The self-righteous bachelor recently proposed a national law banning abortions 15 weeks after conception. “If loose ladies can’t control their lust-filled, wonton bodies, then the government will do the job for them,” South Carolina Sen. Graham told The Lint Screen.
Graham believes all abortions are 100% preventable.
“The answer to the sticky wicket of abortion is easy,” the smug weasel of a man said. “We need to limit the icky, disgusting acts that cause pregnancies. I’m talking about copulation between a man and a woman.” Graham begins dry heaving and places his head over a wastebasket.

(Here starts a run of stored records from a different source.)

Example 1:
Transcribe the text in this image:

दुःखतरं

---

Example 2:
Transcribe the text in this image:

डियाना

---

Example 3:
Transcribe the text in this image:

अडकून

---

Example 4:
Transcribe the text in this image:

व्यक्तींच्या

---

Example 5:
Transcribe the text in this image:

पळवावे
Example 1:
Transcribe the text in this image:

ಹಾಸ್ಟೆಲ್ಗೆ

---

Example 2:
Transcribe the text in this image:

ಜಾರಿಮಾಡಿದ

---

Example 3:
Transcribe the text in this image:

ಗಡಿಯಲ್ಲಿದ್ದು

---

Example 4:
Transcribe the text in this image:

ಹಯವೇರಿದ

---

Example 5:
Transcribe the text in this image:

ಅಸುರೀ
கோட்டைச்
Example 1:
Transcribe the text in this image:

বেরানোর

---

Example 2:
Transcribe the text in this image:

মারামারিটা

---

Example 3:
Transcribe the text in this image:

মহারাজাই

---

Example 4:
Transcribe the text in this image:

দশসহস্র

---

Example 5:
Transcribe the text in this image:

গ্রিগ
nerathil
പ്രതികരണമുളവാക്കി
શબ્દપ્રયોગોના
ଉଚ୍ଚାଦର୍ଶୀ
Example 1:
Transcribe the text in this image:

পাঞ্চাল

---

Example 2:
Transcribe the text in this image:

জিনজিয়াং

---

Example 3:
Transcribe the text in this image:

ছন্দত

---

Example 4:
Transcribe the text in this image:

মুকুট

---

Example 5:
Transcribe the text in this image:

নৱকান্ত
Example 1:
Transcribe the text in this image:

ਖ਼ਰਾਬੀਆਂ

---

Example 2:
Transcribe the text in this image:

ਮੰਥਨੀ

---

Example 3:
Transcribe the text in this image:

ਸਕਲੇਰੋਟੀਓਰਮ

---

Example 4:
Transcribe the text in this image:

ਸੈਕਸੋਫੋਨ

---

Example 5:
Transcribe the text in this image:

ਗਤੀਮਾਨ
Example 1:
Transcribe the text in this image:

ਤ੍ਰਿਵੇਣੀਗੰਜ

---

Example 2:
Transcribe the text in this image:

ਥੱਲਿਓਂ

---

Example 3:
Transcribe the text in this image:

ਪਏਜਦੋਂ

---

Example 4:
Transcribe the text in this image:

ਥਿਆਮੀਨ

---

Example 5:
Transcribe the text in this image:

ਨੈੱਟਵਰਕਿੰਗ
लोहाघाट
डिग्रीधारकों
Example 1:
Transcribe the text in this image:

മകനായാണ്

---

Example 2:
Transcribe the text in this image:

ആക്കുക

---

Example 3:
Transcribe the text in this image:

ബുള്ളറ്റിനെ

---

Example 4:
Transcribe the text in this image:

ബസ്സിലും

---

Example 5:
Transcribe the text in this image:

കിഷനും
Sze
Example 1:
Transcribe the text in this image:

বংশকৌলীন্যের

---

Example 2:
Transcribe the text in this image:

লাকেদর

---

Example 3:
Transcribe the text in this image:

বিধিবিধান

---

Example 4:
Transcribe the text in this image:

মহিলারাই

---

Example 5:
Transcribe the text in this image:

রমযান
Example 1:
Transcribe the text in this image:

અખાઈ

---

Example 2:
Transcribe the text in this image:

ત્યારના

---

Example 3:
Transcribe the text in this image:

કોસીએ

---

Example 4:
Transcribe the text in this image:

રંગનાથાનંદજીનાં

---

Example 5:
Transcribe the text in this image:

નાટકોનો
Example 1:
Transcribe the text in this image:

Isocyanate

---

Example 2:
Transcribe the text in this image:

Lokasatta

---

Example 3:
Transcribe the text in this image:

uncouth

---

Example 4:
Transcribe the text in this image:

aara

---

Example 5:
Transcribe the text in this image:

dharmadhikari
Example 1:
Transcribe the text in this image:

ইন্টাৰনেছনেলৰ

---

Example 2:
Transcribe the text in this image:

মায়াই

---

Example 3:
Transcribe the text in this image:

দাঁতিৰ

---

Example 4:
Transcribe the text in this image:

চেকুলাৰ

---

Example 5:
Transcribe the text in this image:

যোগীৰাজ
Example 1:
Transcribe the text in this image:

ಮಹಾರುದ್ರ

“I’m better now,” he says, dabbing the corners of his mouth with his monogrammed silk handkerchief. “If people insist on performing this repulsive act, they must apply for a government license. The U.S. can get some significant revenue off of nude shenanigans. The critical thing is the government must control all sexual activities to control pregnancies and abortions.”
Graham believes young men who have difficulty controlling their hormonal urges require special counseling.

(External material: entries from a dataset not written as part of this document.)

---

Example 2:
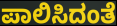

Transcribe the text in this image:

ಪಾಲಿಸಿದಂತೆ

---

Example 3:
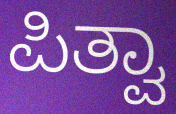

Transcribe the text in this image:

ಪಿತ್ವಾ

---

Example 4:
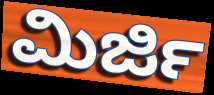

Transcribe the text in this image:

ಮಿರ್ಜಿ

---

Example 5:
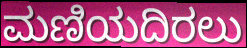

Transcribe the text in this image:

ಮಣಿಯದಿರಲು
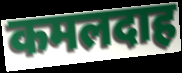
कमलदाह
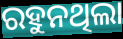
ରହୁନଥିଲା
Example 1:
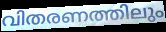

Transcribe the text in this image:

വിതരണത്തിലും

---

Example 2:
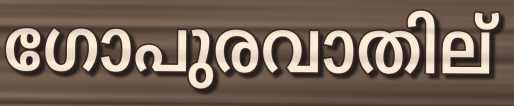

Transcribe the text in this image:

ഗോപുരവാതില്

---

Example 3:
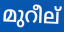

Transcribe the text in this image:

മുറീല്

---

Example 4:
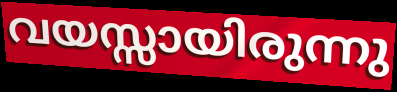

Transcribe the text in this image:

വയസ്സായിരുന്നു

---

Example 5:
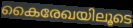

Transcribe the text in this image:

കൈരേഖയിലൂടെ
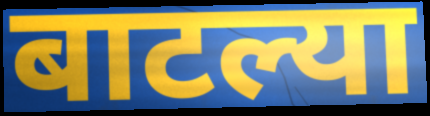
बाटल्या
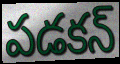
పడకన్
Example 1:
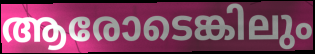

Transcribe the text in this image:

ആരോടെങ്കിലും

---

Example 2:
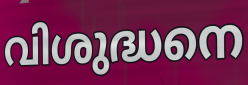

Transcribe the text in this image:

വിശുദ്ധനെ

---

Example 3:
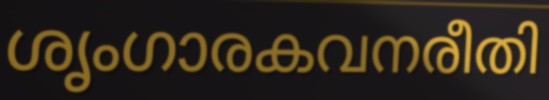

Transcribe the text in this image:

ശൃംഗാരകവനരീതി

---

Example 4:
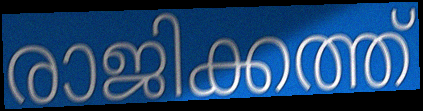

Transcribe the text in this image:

രാജിക്കത്ത്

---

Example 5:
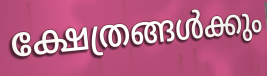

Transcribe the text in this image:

ക്ഷേത്രങ്ങൾക്കും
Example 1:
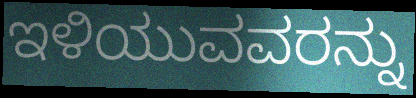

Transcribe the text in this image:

ಇಳಿಯುವವರನ್ನು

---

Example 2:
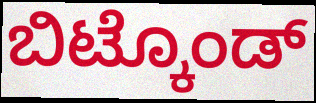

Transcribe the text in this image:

ಬಿಟ್ಕೊಂಡ್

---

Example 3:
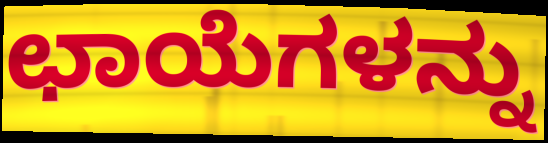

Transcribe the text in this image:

ಛಾಯೆಗಳನ್ನು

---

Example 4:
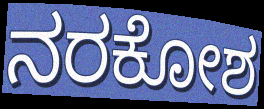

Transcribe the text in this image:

ನರಕೋಶ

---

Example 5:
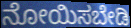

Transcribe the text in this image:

ನೋಯಿಸಬೇಡಿ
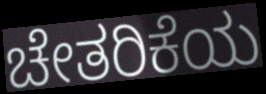
ಚೇತರಿಕೆಯ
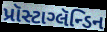
પ્રૉસ્ટાગ્લૅન્ડિન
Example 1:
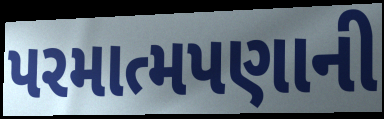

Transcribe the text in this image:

પરમાત્મપણાની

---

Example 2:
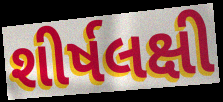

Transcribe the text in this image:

શીર્ષલક્ષી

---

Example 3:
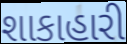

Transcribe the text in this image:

શાકાહારી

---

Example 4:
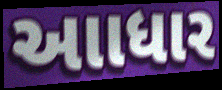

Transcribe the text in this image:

આાધાર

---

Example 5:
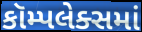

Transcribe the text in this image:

કૉમ્પલેક્સમાં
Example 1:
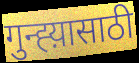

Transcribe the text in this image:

गुन्ह्य़ासाठी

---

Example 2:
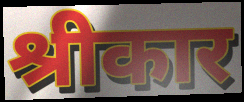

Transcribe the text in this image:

श्रीकार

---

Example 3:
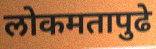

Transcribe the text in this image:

लोकमतापुढे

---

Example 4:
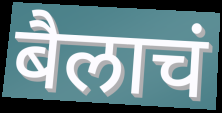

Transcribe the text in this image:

बैलाचं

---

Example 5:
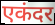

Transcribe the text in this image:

एकंदर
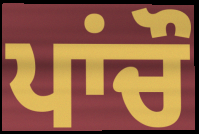
ਪਾਂਚੌ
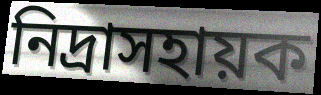
নিদ্রাসহায়ক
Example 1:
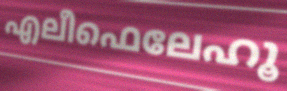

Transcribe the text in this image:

എലീഫെലേഹൂ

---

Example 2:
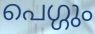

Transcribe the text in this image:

പെഗ്ഗും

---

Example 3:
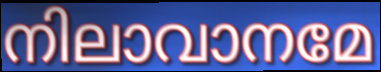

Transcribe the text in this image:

നിലാവാനമേ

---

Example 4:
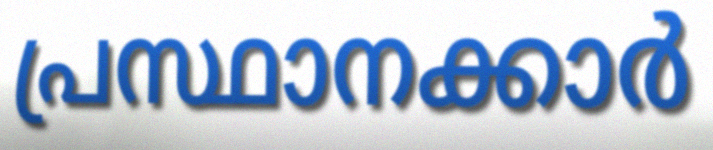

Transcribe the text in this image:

പ്രസ്ഥാനക്കാർ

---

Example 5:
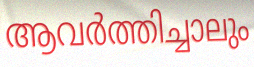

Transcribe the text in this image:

ആവർത്തിച്ചാലും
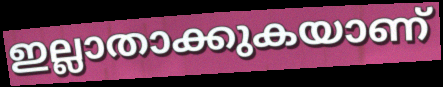
ഇല്ലാതാക്കുകയാണ്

“I am happy to help young, strapping men,” the senator says, licking his lips. “Sometimes it takes a wise older man like myself to teach young bucks the ropes, applying hot oil to their ripped bodies. And if they are very naughty––bad, bad, nasty boys––I may have to use ropes to restrain them and apply strict discipline techniques I’ve developed over the years.”
Graham puffs his chest like a banty rooster that is cock of the walk. “I think my approach to the abortion issue is the only one that makes sense. It’s the only way to ensure freedom for our citizens.”